I would guess this particular coach was helped by a.) not quite going 1-15 (and in fact having a season twice as good--2 wins instead of 1), and b.) even for his worst team, having a top-3 defense and the NFL Defensive Player of the Year--i.e., something tangibly good to point to.
@@pronkb000 I’d say you’re on the right track, but don’t be afraid to guess the name.
Hank Stram?
Tom Flores
As for Rush Limbaugh, he got fired for speaking the truth.
George Seifert is all class. And I like his personality. I don't need a face contorting loud mouth to be entertained, and I find it easy to overlook little errors if I like the person. There was nothing wrong with Seifert, in my opinion.
Which is worse than if he did nothing but spike the ball in to the ground on every single play
He wasn’t that bad. Lacked a little luster but who takes commentators seriously?
CBS. Is to blame the most. They talked to him they gave him a screen test right? They gave him the job, they could have gotten him a acting class or all of them some support. I guess you blame George for taking the job. I get what your saying as far as his personal preparation for the job goes.
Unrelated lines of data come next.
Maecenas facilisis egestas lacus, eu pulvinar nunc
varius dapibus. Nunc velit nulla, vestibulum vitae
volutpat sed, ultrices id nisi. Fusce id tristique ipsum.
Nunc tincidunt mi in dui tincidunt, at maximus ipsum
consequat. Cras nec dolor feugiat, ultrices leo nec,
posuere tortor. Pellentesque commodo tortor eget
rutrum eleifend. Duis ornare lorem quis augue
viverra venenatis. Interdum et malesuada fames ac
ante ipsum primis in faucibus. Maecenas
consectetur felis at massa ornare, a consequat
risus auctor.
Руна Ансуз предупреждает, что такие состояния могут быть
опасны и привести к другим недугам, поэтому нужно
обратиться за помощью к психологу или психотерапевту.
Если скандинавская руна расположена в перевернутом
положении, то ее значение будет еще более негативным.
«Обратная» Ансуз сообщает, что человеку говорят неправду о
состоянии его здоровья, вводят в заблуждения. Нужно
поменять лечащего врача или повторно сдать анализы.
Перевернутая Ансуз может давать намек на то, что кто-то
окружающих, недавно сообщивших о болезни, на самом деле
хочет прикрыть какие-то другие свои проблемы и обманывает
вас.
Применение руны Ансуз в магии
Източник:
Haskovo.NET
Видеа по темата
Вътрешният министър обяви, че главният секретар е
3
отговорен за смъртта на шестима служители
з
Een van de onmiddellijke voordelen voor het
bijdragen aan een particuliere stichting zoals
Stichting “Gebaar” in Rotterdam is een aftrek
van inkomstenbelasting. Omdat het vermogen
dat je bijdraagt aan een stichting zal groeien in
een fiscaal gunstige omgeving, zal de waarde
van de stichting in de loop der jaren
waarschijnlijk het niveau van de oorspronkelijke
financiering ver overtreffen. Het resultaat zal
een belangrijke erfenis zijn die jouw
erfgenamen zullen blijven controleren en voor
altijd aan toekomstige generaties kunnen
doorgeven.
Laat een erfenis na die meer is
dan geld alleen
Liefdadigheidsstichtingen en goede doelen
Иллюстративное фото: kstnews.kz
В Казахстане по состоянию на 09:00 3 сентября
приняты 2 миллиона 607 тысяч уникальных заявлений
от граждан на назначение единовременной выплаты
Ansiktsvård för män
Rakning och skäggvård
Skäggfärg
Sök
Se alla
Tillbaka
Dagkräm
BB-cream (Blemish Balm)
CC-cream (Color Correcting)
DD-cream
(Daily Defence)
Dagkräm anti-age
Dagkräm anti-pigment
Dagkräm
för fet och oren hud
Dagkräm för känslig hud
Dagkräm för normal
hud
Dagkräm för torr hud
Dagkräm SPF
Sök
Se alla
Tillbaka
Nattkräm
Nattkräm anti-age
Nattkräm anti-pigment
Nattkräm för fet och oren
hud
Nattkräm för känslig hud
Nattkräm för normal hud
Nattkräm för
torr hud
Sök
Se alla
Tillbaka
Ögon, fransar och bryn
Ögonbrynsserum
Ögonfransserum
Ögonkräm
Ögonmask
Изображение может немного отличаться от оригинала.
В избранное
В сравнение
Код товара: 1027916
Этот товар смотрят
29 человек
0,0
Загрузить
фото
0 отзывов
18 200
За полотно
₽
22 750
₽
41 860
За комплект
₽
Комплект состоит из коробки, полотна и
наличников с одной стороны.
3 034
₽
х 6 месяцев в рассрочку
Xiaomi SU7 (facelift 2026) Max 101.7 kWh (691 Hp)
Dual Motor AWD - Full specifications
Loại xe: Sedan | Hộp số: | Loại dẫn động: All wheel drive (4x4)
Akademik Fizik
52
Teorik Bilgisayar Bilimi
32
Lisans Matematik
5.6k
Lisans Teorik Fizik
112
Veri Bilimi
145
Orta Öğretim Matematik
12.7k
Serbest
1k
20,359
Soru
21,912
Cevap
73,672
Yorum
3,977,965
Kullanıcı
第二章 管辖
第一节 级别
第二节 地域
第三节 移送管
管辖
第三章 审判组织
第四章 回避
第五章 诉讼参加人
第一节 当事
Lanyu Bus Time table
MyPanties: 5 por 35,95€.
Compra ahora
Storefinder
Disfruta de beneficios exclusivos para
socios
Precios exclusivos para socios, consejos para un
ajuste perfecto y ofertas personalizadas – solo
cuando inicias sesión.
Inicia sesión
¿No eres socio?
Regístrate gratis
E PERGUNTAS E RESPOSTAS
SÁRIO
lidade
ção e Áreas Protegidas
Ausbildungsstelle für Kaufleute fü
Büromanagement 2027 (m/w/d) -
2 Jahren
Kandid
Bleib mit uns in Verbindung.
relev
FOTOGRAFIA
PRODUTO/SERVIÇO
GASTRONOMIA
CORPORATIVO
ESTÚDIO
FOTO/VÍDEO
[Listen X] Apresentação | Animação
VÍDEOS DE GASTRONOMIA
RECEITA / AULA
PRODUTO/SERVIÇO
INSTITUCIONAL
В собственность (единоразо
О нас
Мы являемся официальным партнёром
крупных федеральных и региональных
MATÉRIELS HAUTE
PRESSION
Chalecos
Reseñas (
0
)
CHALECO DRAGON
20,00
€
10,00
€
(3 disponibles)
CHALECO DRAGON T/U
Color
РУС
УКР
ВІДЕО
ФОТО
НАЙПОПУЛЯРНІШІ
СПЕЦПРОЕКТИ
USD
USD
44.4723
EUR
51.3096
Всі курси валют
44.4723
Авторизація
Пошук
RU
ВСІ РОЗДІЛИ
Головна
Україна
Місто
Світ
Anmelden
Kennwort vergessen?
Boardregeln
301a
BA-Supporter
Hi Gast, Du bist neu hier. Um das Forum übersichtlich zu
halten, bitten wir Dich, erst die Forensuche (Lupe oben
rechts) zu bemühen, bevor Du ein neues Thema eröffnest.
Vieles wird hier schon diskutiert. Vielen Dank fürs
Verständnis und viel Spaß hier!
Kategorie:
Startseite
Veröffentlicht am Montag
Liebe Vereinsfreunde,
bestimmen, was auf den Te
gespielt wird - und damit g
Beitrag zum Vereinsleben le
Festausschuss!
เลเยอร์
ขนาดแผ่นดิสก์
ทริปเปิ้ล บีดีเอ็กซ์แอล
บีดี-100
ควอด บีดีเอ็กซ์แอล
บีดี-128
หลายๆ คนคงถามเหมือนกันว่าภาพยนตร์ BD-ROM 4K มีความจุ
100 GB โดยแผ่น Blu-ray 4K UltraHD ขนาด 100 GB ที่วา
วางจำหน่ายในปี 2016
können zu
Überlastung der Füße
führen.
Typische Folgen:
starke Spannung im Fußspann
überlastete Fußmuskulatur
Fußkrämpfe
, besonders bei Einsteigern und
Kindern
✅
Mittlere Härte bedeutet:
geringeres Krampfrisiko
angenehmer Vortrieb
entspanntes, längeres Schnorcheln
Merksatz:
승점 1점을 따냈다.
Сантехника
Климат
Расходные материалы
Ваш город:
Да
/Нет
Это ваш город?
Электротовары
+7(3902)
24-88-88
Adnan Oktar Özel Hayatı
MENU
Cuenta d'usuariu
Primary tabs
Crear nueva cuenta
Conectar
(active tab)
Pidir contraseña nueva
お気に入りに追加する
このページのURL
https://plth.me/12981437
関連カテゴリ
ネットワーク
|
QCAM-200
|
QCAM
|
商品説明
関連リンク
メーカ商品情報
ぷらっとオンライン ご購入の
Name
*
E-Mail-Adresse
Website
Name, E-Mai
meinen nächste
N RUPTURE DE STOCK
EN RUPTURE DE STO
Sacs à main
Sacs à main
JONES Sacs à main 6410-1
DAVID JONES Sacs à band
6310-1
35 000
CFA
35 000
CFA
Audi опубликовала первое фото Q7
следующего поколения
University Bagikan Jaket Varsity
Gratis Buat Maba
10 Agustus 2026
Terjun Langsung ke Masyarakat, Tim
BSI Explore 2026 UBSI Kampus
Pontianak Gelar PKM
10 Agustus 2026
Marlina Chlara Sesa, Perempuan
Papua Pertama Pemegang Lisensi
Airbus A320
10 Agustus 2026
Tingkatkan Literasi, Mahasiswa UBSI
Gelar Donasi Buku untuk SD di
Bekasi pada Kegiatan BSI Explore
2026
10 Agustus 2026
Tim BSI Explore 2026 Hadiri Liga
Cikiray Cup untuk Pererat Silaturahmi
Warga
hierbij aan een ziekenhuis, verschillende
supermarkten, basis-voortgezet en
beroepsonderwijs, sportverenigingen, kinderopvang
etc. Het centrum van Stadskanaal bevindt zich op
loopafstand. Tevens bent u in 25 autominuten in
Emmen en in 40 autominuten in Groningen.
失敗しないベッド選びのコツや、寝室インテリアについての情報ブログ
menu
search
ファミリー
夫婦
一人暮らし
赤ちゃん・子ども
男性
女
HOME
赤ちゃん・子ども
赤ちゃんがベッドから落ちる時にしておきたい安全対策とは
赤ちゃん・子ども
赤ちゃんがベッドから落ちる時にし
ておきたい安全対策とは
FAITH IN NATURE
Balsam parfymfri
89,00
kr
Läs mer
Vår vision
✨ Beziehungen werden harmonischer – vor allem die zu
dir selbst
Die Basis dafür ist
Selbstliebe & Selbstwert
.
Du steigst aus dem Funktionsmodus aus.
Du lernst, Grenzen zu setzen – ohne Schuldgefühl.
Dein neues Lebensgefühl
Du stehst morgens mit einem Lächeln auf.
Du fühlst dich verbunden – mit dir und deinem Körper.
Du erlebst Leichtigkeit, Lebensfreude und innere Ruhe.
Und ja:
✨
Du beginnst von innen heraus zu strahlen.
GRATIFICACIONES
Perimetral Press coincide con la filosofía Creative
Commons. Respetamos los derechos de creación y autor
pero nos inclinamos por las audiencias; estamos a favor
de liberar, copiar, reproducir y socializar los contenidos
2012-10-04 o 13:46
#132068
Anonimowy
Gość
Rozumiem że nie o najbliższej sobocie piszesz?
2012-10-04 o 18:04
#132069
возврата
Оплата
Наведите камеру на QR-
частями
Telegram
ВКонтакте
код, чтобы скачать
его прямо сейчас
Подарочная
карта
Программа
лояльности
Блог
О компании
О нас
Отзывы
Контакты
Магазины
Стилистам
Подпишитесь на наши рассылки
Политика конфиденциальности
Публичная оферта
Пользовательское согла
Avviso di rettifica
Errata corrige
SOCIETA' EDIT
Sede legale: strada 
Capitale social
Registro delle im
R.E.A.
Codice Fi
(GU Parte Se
But come on CBS is a entertainment company.
Indeed-- they did far better with a woman by the last name of George (Phyllis) than they did with this man by the first name of George (Seifert).
Now we need the George Seifart trilogy about how bad his time with the panthers went
How the hell did seifert become a head coach when communication is the #1 skill? It’s like he forgot how to form sentences?
Resigned under bizarre circumstances? Please elaborate
Seifert enjoys cross dressing as Marilyn Monroe
Is that a bad thing?
Seifert pulled up on me as I was crossing the street, many years ago, lol.
Man, suddenly Booger McFarland doesn’t sound so bad
Honestly the curret AFC era NFL Today's always seemed kind of there.
What specifically does that mean?
Great commentary! Yup Jeff Seifert was more boring than molasses……yes I called him Jeff :)
He'd thrive nowadays in the era of Joe Buck, Tom Brady, and Cris Collinsworthless
What's up with weird reverb in your audio?
Dear Sir JaguarGator9, I am year late seeing this and regret not seeing it when you first regurgitated it. You are a real piece of work for throwing shade at a dead man. A man who loved this country more than he loved his own life. He was an inspiration to millions upon millions of patriots in this country.
Ok, I think this is overkill, can't watch this whole thing, who cares.